Copy the material below line for line, changing nothing.

********

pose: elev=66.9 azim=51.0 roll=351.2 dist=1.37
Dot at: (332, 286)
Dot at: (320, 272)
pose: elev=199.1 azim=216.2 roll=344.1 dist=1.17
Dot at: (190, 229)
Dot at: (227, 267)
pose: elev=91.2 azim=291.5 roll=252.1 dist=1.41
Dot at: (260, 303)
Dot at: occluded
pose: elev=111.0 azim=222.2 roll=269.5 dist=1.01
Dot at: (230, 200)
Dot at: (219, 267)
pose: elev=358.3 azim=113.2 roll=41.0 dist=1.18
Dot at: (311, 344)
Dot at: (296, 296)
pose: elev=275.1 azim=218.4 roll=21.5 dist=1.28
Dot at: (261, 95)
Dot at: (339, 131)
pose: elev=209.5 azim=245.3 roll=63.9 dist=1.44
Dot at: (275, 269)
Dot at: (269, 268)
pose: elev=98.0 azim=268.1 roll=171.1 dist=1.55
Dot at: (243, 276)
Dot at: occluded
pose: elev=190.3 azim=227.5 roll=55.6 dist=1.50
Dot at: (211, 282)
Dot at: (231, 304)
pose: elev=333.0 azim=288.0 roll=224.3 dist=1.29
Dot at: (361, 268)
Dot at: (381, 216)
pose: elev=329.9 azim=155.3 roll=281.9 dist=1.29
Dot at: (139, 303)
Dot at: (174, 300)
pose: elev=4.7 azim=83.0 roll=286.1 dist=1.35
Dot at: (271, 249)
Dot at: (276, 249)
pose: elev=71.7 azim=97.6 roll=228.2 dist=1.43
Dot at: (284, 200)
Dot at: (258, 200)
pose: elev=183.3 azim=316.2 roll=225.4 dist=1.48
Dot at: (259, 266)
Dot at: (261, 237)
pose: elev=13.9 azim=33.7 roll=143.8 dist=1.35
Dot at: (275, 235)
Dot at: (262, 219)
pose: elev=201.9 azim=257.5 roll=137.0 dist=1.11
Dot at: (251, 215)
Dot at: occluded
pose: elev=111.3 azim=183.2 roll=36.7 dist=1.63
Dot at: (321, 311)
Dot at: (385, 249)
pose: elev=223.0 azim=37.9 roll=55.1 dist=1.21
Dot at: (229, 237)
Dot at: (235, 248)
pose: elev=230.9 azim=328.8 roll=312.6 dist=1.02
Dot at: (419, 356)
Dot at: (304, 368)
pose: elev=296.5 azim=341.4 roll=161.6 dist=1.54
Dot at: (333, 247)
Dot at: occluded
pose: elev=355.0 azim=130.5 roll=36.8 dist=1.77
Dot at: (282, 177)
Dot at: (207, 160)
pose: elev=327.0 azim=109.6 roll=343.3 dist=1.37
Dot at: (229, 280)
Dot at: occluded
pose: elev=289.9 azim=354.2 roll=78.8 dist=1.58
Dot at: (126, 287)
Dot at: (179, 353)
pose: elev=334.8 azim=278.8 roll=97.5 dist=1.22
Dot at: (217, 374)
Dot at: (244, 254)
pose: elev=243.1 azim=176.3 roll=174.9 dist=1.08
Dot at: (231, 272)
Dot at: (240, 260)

********

* **CORRECT RESPONSE**:
pose: elev=66.9 azim=51.0 roll=351.2 dist=1.37
Dot at: (332, 286)
Dot at: (320, 272)
pose: elev=199.1 azim=216.2 roll=344.1 dist=1.17
Dot at: (190, 229)
Dot at: (227, 267)
pose: elev=91.2 azim=291.5 roll=252.1 dist=1.41
Dot at: (260, 303)
Dot at: occluded
pose: elev=111.0 azim=222.2 roll=269.5 dist=1.01
Dot at: (230, 200)
Dot at: (219, 267)
pose: elev=358.3 azim=113.2 roll=41.0 dist=1.18
Dot at: (311, 344)
Dot at: (296, 296)
pose: elev=275.1 azim=218.4 roll=21.5 dist=1.28
Dot at: (261, 95)
Dot at: (339, 131)
pose: elev=209.5 azim=245.3 roll=63.9 dist=1.44
Dot at: (275, 269)
Dot at: (269, 268)
pose: elev=98.0 azim=268.1 roll=171.1 dist=1.55
Dot at: (243, 276)
Dot at: occluded
pose: elev=190.3 azim=227.5 roll=55.6 dist=1.50
Dot at: (211, 282)
Dot at: (231, 304)
pose: elev=333.0 azim=288.0 roll=224.3 dist=1.29
Dot at: (361, 268)
Dot at: (381, 216)
pose: elev=329.9 azim=155.3 roll=281.9 dist=1.29
Dot at: (139, 303)
Dot at: (174, 300)
pose: elev=4.7 azim=83.0 roll=286.1 dist=1.35
Dot at: (271, 249)
Dot at: (276, 249)
pose: elev=71.7 azim=97.6 roll=228.2 dist=1.43
Dot at: (284, 200)
Dot at: (258, 200)
pose: elev=183.3 azim=316.2 roll=225.4 dist=1.48
Dot at: (259, 266)
Dot at: (261, 237)
pose: elev=13.9 azim=33.7 roll=143.8 dist=1.35
Dot at: (275, 235)
Dot at: (262, 219)
pose: elev=201.9 azim=257.5 roll=137.0 dist=1.11
Dot at: (251, 215)
Dot at: occluded
pose: elev=111.3 azim=183.2 roll=36.7 dist=1.63
Dot at: (321, 311)
Dot at: (385, 249)
pose: elev=223.0 azim=37.9 roll=55.1 dist=1.21
Dot at: (229, 237)
Dot at: (235, 248)
pose: elev=230.9 azim=328.8 roll=312.6 dist=1.02
Dot at: (419, 356)
Dot at: (304, 368)
pose: elev=296.5 azim=341.4 roll=161.6 dist=1.54
Dot at: (333, 247)
Dot at: occluded
pose: elev=355.0 azim=130.5 roll=36.8 dist=1.77
Dot at: (282, 177)
Dot at: (207, 160)
pose: elev=327.0 azim=109.6 roll=343.3 dist=1.37
Dot at: (229, 280)
Dot at: occluded
pose: elev=289.9 azim=354.2 roll=78.8 dist=1.58
Dot at: (126, 287)
Dot at: (179, 353)
pose: elev=334.8 azim=278.8 roll=97.5 dist=1.22
Dot at: (217, 374)
Dot at: (244, 254)
pose: elev=243.1 azim=176.3 roll=174.9 dist=1.08
Dot at: (231, 272)
Dot at: (240, 260)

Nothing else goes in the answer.